Workshop Structure
This Workshop is divided in 4 lessons:
- Introduction to the Command Line for Pangenomics.
- Introduction to Python.
- Pangenome Analysis in Prokaryotes.
- Topological Data Analysis for Pangenomics.
The sixteen-hour workshop is designed for a whole weekend. Nevertheless, it could be a reference manual for students learning Pangenomics or TDA. The workshop is divided in 1) an introduction to Command-Line and Python for those learners with no previous coding experiences and 2) two topic lessons, including pangenome analysis and topological data analysis.
Lessons 1 and 2, which cover an introduction to Bash and Python, are optional. If you already have previous knowledge of these languages, you can start directly with Lesson 3 on pangenome Analysis in Prokaryotes. Lesson 4 introduces topological data analysis and its applications to pangenomics. One short way to follow the workshop in less time, but without losing the main idea, is to complete episodes 1, 2, and 3 of Lesson 3, and then move on to the TDA lesson. With this path, only a fraction of the pangenome is obtained, “the resistome”, i.e., genes annotated as conferring antibiotic resistance. The resistome is a good first example of applying TDA on genomic features.
Episodes 4 (Measuring Sequence Similarity) and 5 (Clustering with BLAST Results) of Lesson Pangenome Analysis in Prokaryotes introduce constructing a pangenome using a test set of genes rather than the complete dataset. This test or mini pangenome is utilized in the chapters of the TDA section. However, in those chapters, you will also find a link to the database of this mini pangenome in case you haven’t completed these episodes. These episodes use Python, so you can refer to the introductory Python lesson if you are unfamiliar with it.
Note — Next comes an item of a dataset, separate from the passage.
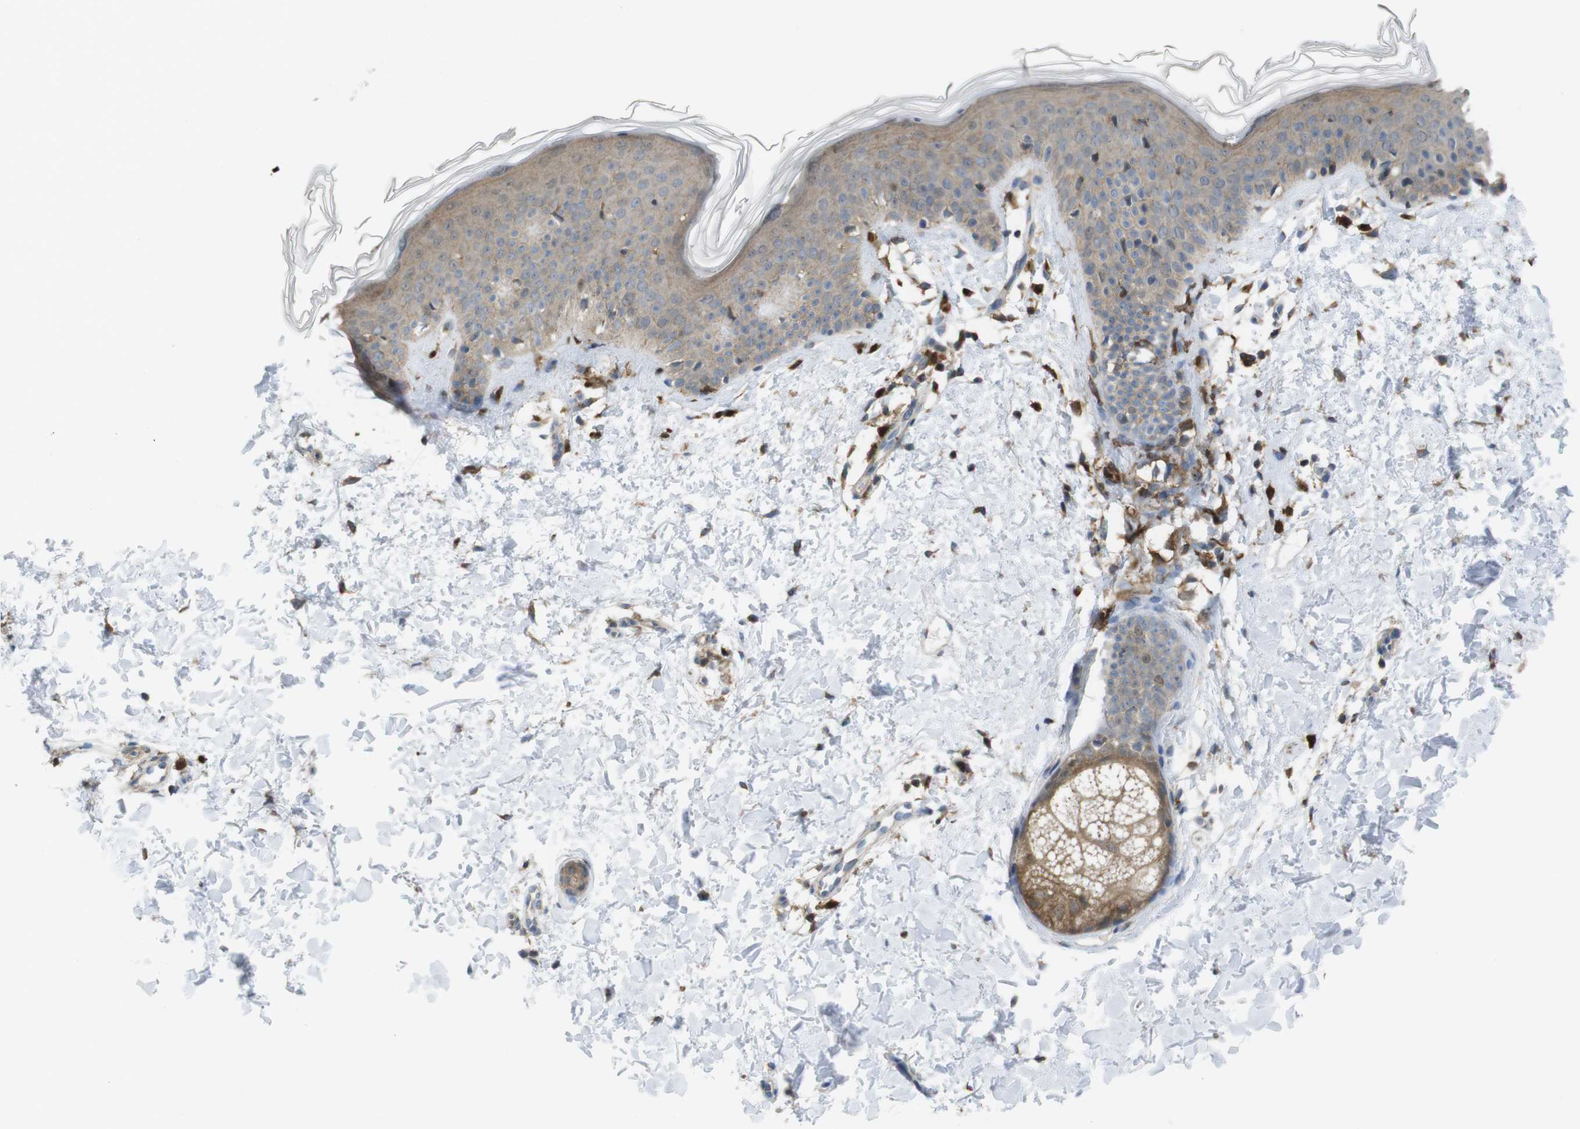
{"staining": {"intensity": "moderate", "quantity": ">75%", "location": "cytoplasmic/membranous"}, "tissue": "skin", "cell_type": "Fibroblasts", "image_type": "normal", "snomed": [{"axis": "morphology", "description": "Normal tissue, NOS"}, {"axis": "topography", "description": "Skin"}], "caption": "Skin stained with immunohistochemistry exhibits moderate cytoplasmic/membranous positivity in approximately >75% of fibroblasts.", "gene": "PRKCD", "patient": {"sex": "female", "age": 56}}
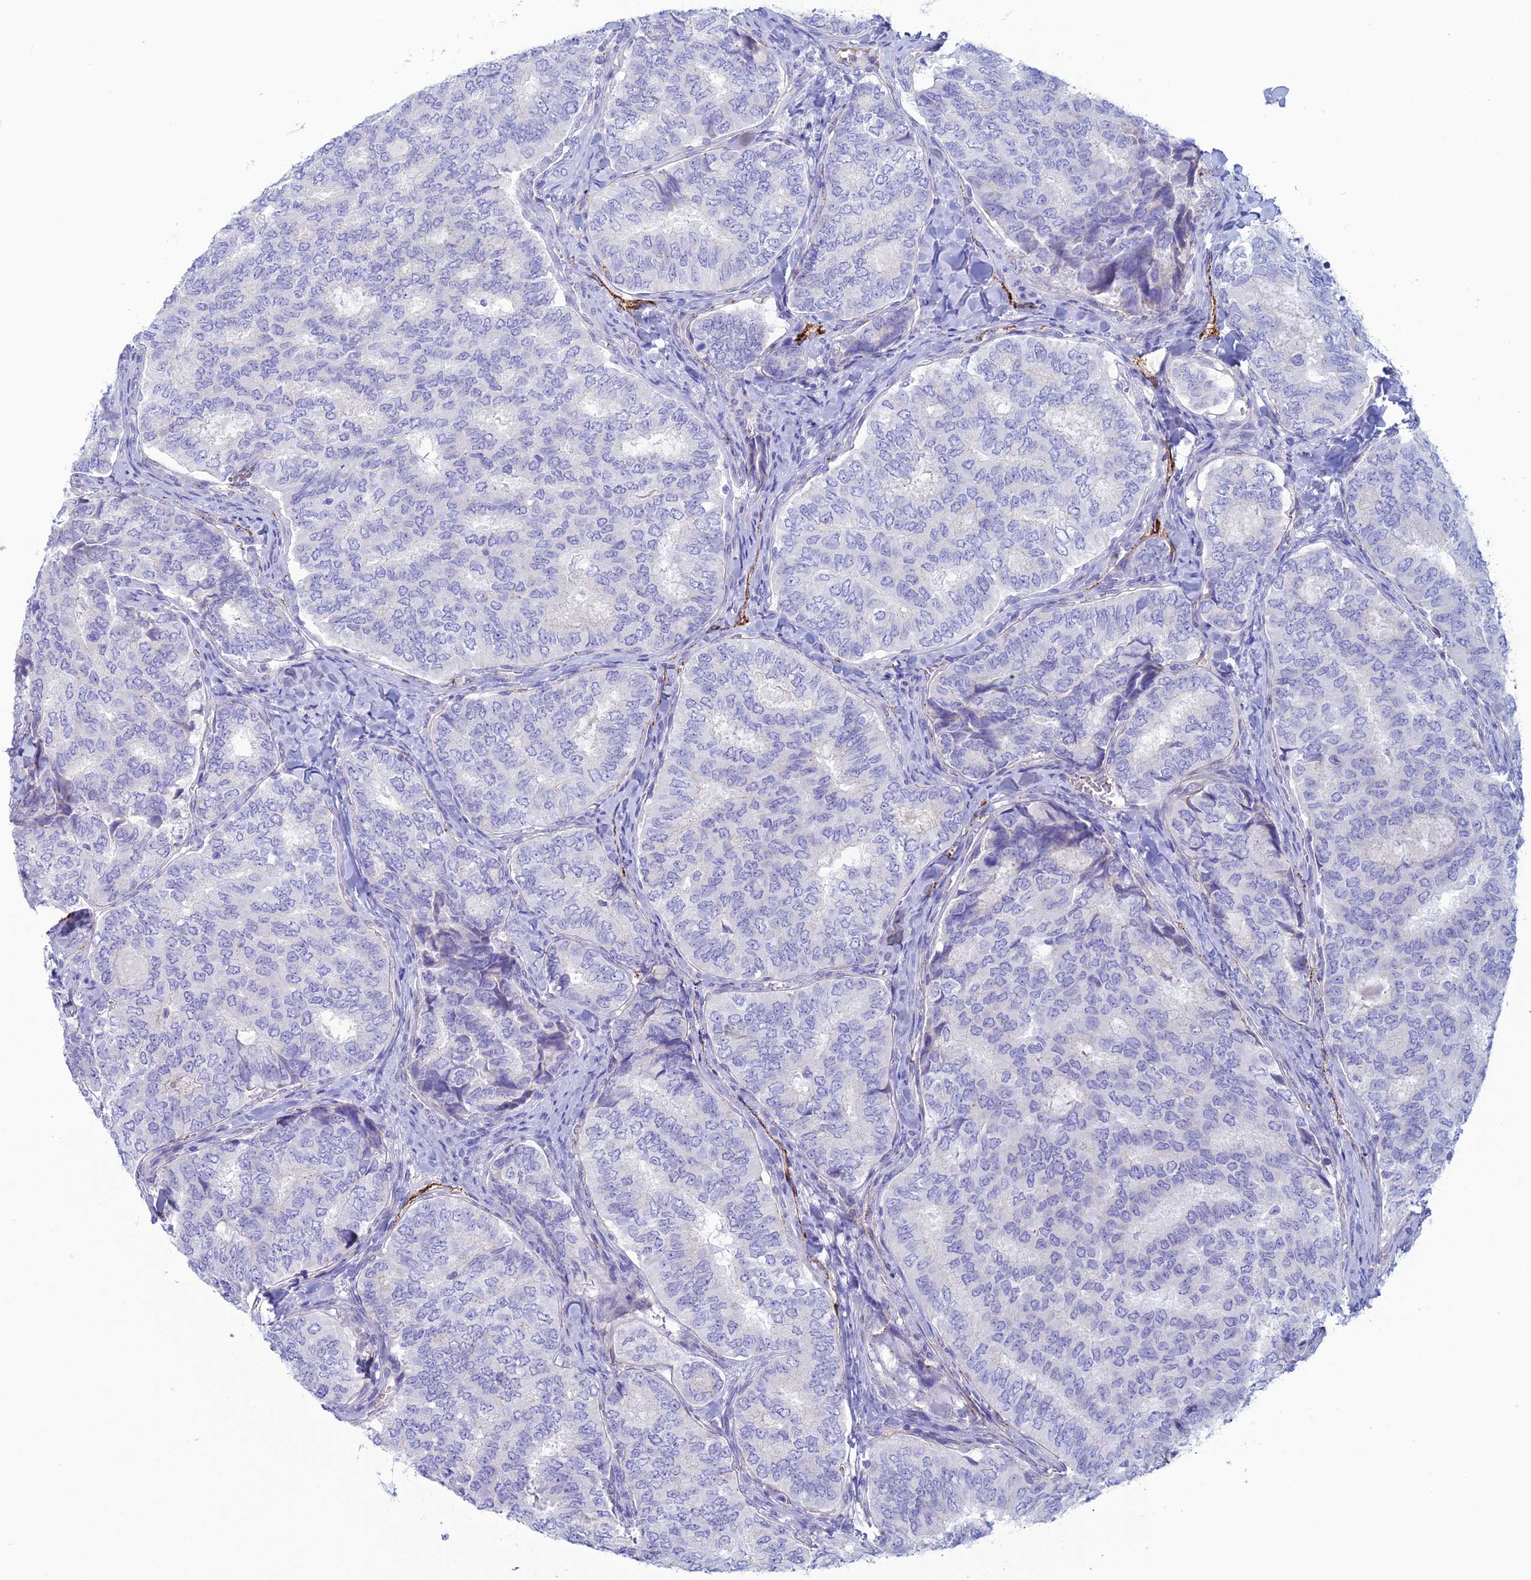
{"staining": {"intensity": "negative", "quantity": "none", "location": "none"}, "tissue": "thyroid cancer", "cell_type": "Tumor cells", "image_type": "cancer", "snomed": [{"axis": "morphology", "description": "Papillary adenocarcinoma, NOS"}, {"axis": "topography", "description": "Thyroid gland"}], "caption": "A photomicrograph of thyroid cancer (papillary adenocarcinoma) stained for a protein demonstrates no brown staining in tumor cells.", "gene": "CDC42EP5", "patient": {"sex": "female", "age": 35}}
Starting in episode 6, you will find various software tools for constructing a pangenome, each with a different purpose. You can follow just one or all of these chapters to explore different approaches. Episode 7 depends on a file obtained in Episode 6; however, you can skip this file by replacing the first instruction in the Gene Cluster subsection with ppanggolin cluster -p pangenome.h5 --cpu 8
. If you replace this instruction, your results will differ from those in the episode, and you will need to interpret them accordingly. Nonetheless, it is possible to skip this step.
In each episode of every lesson, you will find several exercises labeled as Beginner, Intermediate, or Advanced; if you are a beginner in the episode contents, start with the beginner exercise and then move to the Intermediate or advanced. Each exercise comes with its own solution. Besides the exercises, you will find boxes labeled “Discussion,” which contain questions for discussion with your peers or instructor.